Only a slice of the listing below is wanted. Retype the lines from the one containing "<com.flyfish.supermarioxbwx.GameOverActivity: void onResume()>;" through the one containing "void onActivityResult(int,int,android.content.Intent)>; void", exactly, both ends included.

■ Data supplied ■
*** Block opens ***

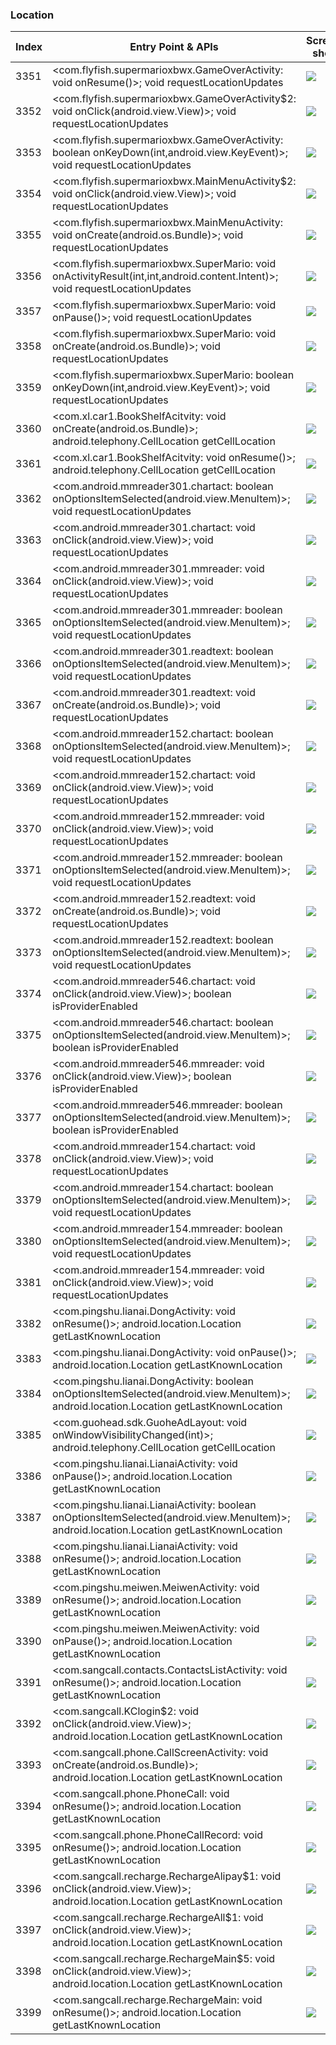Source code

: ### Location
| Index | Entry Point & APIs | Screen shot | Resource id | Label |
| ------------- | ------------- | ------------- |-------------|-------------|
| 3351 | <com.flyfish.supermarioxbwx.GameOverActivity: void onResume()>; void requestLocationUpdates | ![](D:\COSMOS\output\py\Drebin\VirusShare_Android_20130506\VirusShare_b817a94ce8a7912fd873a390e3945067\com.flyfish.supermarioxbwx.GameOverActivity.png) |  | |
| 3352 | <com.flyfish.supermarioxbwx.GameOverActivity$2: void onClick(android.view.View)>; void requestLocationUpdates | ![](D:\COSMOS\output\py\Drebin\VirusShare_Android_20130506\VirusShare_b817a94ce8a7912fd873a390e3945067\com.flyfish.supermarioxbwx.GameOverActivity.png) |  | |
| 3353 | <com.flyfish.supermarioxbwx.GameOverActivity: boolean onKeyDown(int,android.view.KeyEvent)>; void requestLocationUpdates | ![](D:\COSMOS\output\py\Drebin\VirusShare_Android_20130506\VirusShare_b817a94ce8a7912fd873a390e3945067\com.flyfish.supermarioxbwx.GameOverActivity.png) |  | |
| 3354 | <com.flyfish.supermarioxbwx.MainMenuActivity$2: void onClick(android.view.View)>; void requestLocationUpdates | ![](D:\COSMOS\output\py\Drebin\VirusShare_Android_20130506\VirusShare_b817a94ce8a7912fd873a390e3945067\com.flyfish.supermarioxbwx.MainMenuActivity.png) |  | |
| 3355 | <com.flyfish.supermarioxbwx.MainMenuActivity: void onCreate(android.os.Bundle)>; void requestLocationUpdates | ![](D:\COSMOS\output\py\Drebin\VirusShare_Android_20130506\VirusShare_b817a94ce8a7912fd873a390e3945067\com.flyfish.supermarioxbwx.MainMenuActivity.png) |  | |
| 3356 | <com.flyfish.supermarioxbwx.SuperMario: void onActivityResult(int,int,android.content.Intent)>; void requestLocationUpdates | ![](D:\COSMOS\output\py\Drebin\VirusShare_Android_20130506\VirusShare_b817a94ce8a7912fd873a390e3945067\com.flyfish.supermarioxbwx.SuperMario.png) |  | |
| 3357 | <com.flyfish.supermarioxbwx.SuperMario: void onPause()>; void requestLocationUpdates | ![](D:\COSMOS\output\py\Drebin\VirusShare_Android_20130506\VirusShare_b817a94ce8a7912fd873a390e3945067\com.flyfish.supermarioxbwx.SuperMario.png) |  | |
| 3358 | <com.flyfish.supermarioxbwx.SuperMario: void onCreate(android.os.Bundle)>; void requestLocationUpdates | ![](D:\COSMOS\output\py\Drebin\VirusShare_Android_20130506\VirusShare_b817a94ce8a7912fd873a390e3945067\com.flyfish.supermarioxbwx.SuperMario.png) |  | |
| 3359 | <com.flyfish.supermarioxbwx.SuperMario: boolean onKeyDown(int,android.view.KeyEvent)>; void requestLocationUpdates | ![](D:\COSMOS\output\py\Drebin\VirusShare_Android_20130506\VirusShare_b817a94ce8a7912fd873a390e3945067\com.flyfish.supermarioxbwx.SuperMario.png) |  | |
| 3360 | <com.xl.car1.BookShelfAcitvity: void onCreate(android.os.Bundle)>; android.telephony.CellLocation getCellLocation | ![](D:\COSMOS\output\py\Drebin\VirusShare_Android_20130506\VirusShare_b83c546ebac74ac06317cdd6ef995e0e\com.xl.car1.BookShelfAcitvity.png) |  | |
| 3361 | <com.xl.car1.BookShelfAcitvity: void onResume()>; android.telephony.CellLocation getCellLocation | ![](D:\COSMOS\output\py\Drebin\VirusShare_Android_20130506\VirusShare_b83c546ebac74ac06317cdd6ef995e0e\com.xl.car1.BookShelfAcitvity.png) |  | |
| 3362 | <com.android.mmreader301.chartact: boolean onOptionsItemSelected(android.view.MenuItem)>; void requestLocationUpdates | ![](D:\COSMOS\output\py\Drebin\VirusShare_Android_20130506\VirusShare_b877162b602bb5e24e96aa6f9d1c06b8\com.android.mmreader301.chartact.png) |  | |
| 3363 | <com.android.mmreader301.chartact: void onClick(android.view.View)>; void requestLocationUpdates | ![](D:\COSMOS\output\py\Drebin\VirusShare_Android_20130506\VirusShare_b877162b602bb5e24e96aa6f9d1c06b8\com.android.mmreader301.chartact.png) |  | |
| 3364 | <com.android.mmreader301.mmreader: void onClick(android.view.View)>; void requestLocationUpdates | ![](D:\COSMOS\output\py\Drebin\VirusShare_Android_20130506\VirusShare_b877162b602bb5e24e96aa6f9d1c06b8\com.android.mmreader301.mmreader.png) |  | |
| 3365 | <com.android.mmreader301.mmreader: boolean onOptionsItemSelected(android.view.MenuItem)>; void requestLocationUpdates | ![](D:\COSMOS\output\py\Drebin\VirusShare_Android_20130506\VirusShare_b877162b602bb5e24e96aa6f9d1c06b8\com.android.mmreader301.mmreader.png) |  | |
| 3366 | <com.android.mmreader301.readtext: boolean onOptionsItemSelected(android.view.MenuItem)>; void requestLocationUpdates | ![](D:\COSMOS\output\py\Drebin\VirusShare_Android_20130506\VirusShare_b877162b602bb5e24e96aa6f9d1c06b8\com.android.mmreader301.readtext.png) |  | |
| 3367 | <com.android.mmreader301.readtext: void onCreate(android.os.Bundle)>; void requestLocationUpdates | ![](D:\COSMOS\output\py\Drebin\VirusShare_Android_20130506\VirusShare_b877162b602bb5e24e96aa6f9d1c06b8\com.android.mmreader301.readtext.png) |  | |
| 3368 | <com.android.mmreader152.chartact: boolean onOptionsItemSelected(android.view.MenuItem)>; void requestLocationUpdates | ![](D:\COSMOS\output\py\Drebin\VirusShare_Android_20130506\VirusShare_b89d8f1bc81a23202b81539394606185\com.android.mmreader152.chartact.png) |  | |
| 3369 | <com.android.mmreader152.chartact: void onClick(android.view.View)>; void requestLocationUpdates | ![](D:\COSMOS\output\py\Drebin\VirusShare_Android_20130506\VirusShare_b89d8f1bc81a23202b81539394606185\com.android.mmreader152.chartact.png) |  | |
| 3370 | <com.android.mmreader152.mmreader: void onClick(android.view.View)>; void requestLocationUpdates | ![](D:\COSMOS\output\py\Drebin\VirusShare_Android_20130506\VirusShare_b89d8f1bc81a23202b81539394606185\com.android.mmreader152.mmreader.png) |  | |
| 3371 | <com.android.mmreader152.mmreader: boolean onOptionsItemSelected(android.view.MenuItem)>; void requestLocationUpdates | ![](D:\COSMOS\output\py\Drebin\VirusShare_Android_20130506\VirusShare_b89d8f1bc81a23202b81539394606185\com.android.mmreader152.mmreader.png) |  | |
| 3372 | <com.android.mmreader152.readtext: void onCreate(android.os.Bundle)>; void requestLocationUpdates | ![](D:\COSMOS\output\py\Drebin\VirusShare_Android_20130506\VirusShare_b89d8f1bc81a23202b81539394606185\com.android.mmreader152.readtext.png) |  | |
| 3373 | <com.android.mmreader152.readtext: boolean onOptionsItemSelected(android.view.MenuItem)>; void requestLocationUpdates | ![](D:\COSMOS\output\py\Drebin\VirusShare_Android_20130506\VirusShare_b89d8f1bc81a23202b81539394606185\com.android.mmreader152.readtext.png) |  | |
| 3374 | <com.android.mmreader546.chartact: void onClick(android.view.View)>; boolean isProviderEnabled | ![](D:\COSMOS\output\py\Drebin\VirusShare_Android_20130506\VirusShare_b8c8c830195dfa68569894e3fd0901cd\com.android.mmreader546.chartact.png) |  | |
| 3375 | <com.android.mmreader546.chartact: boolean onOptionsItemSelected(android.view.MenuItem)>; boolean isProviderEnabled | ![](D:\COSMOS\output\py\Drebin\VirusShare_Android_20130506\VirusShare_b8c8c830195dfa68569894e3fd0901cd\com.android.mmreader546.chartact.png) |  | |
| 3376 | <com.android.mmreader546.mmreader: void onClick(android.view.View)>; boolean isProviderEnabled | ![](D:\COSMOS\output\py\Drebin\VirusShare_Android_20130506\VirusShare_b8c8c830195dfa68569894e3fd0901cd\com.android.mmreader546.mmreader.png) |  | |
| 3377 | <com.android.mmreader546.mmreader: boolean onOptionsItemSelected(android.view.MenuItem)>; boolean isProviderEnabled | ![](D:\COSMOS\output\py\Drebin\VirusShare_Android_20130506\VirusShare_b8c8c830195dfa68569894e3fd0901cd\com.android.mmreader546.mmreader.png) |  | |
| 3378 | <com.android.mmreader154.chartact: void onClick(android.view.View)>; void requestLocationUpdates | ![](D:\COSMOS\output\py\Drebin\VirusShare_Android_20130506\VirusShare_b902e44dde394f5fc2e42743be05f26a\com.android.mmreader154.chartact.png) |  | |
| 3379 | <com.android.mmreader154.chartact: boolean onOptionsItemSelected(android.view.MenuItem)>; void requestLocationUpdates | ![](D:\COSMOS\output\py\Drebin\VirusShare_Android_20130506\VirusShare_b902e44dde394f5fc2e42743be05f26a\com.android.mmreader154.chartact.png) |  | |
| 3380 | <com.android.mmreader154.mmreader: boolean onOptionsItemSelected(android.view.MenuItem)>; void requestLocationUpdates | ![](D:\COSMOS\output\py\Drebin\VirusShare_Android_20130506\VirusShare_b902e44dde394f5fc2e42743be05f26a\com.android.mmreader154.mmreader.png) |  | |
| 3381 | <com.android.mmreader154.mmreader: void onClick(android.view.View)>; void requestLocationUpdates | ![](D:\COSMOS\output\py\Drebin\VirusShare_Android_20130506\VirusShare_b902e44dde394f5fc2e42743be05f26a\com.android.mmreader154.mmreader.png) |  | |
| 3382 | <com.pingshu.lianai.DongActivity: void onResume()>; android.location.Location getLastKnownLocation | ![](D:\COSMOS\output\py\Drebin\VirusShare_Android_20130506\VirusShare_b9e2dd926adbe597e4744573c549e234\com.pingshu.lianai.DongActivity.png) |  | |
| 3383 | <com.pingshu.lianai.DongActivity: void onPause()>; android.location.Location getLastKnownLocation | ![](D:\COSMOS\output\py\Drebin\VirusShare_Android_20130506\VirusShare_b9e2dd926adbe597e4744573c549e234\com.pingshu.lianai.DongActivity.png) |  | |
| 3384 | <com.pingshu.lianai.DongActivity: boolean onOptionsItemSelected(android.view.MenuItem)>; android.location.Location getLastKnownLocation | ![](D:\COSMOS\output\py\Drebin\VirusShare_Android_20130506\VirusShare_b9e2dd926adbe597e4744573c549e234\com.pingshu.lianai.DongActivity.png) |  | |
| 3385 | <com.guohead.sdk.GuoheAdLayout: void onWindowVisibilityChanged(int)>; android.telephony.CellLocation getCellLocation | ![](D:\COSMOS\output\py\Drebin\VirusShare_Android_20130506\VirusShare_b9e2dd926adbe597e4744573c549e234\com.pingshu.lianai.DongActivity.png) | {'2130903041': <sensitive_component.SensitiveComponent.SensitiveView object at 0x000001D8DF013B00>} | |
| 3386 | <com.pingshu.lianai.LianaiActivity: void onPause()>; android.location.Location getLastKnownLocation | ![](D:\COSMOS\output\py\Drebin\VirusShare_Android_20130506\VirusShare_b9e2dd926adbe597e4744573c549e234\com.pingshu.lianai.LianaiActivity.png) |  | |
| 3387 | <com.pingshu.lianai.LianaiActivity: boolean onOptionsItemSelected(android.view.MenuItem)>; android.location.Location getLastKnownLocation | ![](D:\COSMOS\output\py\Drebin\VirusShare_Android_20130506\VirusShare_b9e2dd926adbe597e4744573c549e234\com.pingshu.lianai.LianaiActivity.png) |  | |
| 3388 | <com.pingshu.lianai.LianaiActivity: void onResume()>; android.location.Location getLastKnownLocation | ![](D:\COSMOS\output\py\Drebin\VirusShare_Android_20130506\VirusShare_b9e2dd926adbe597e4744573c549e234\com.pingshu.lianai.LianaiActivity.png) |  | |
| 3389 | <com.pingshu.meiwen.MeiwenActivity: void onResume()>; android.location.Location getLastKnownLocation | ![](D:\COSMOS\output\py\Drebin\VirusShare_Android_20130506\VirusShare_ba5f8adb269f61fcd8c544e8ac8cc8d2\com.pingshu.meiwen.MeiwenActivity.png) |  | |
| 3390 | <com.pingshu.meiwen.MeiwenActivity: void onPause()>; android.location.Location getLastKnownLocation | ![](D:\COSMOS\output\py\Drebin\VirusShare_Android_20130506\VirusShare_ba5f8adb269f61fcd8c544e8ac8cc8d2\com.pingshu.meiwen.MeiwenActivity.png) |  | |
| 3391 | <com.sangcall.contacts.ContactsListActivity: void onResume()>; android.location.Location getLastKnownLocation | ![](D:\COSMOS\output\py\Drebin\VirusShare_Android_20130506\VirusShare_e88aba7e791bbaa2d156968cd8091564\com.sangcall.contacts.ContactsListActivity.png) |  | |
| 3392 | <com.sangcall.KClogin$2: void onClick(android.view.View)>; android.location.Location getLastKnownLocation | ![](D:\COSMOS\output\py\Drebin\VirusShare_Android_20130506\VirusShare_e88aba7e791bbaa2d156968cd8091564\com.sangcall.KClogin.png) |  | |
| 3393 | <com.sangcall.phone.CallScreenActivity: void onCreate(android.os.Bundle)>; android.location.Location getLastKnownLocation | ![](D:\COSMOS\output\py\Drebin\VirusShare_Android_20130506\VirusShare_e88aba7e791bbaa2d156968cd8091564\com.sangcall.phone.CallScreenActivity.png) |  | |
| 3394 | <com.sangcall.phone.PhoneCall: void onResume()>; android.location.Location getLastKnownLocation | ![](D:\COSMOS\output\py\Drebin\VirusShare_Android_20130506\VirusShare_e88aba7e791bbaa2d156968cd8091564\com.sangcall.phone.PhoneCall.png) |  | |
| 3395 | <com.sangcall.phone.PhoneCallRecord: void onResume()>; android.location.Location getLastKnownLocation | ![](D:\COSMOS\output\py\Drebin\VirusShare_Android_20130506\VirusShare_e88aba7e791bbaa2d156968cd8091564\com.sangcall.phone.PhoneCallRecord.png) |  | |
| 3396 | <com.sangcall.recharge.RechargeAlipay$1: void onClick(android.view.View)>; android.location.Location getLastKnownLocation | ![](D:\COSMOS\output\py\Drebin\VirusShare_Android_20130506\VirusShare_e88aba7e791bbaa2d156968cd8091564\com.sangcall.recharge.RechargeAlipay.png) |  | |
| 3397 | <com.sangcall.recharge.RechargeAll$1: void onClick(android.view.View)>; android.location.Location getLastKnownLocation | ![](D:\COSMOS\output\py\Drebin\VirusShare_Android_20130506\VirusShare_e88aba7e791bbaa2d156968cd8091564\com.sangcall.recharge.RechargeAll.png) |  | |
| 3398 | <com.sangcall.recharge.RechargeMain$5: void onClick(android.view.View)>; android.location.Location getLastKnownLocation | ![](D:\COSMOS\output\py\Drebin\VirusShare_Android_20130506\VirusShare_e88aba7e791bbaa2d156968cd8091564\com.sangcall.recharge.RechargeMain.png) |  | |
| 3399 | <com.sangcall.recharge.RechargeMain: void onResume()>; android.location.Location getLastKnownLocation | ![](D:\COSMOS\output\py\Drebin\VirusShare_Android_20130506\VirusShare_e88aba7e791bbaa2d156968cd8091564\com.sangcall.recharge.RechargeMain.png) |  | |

*** Block closes ***
*** Block opens ***

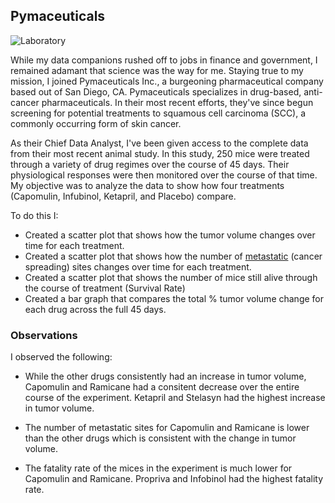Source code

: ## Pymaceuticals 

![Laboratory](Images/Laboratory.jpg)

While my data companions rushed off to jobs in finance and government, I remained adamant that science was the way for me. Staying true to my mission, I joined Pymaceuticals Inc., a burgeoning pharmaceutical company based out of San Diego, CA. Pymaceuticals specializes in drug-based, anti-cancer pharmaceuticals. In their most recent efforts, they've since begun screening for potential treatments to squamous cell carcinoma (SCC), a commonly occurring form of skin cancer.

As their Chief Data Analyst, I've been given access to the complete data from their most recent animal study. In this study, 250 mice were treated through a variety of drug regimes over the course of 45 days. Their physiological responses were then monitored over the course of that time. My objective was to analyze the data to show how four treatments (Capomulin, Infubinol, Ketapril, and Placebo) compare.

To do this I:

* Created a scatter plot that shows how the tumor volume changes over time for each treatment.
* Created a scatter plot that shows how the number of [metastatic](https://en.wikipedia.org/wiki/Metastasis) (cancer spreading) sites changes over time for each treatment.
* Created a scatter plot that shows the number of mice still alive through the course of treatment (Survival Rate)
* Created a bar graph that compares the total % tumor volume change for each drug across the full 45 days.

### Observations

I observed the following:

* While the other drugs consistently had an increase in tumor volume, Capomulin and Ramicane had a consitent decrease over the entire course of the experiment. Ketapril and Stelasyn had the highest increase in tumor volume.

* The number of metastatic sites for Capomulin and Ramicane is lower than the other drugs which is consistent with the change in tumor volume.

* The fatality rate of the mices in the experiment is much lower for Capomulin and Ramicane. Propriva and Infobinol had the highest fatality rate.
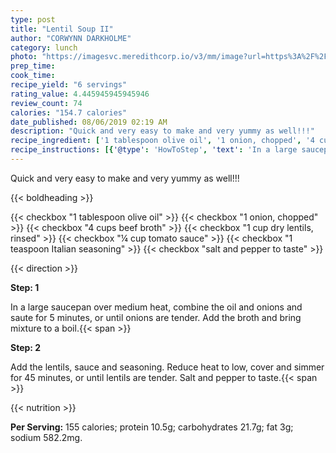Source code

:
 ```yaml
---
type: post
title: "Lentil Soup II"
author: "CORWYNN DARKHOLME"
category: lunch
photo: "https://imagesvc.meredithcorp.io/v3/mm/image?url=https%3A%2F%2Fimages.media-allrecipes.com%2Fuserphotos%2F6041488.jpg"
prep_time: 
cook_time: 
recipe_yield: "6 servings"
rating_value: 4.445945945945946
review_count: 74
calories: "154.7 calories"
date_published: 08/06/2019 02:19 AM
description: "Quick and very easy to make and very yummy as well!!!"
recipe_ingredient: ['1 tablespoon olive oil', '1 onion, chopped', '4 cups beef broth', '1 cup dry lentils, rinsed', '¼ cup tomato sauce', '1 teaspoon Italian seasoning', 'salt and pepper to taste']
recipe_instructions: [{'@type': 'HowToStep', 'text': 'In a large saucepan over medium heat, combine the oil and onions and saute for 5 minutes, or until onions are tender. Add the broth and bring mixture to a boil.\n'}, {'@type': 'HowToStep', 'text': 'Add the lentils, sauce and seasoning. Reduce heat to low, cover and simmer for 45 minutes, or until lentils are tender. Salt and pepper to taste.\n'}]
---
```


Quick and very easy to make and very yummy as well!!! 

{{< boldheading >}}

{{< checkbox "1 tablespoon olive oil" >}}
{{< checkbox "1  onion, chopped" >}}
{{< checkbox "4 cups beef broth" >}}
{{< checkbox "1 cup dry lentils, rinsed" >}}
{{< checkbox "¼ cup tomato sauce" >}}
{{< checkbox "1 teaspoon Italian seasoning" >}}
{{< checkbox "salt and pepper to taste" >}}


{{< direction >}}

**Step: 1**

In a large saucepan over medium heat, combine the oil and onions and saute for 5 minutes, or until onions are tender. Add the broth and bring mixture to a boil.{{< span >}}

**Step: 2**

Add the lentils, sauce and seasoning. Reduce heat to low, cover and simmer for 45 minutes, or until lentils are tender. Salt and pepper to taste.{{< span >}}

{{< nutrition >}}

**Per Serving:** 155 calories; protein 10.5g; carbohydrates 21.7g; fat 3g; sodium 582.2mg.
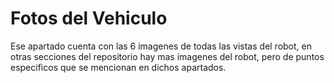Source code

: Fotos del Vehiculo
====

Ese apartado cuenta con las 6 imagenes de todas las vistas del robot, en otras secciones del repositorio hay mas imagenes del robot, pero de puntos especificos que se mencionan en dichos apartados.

*** Block closes ***

■ Answer section ■
| 3351 | <com.flyfish.supermarioxbwx.GameOverActivity: void onResume()>; void requestLocationUpdates | ![](D:\COSMOS\output\py\Drebin\VirusShare_Android_20130506\VirusShare_b817a94ce8a7912fd873a390e3945067\com.flyfish.supermarioxbwx.GameOverActivity.png) |  | |
| 3352 | <com.flyfish.supermarioxbwx.GameOverActivity$2: void onClick(android.view.View)>; void requestLocationUpdates | ![](D:\COSMOS\output\py\Drebin\VirusShare_Android_20130506\VirusShare_b817a94ce8a7912fd873a390e3945067\com.flyfish.supermarioxbwx.GameOverActivity.png) |  | |
| 3353 | <com.flyfish.supermarioxbwx.GameOverActivity: boolean onKeyDown(int,android.view.KeyEvent)>; void requestLocationUpdates | ![](D:\COSMOS\output\py\Drebin\VirusShare_Android_20130506\VirusShare_b817a94ce8a7912fd873a390e3945067\com.flyfish.supermarioxbwx.GameOverActivity.png) |  | |
| 3354 | <com.flyfish.supermarioxbwx.MainMenuActivity$2: void onClick(android.view.View)>; void requestLocationUpdates | ![](D:\COSMOS\output\py\Drebin\VirusShare_Android_20130506\VirusShare_b817a94ce8a7912fd873a390e3945067\com.flyfish.supermarioxbwx.MainMenuActivity.png) |  | |
| 3355 | <com.flyfish.supermarioxbwx.MainMenuActivity: void onCreate(android.os.Bundle)>; void requestLocationUpdates | ![](D:\COSMOS\output\py\Drebin\VirusShare_Android_20130506\VirusShare_b817a94ce8a7912fd873a390e3945067\com.flyfish.supermarioxbwx.MainMenuActivity.png) |  | |
| 3356 | <com.flyfish.supermarioxbwx.SuperMario: void onActivityResult(int,int,android.content.Intent)>; void requestLocationUpdates | ![](D:\COSMOS\output\py\Drebin\VirusShare_Android_20130506\VirusShare_b817a94ce8a7912fd873a390e3945067\com.flyfish.supermarioxbwx.SuperMario.png) |  | |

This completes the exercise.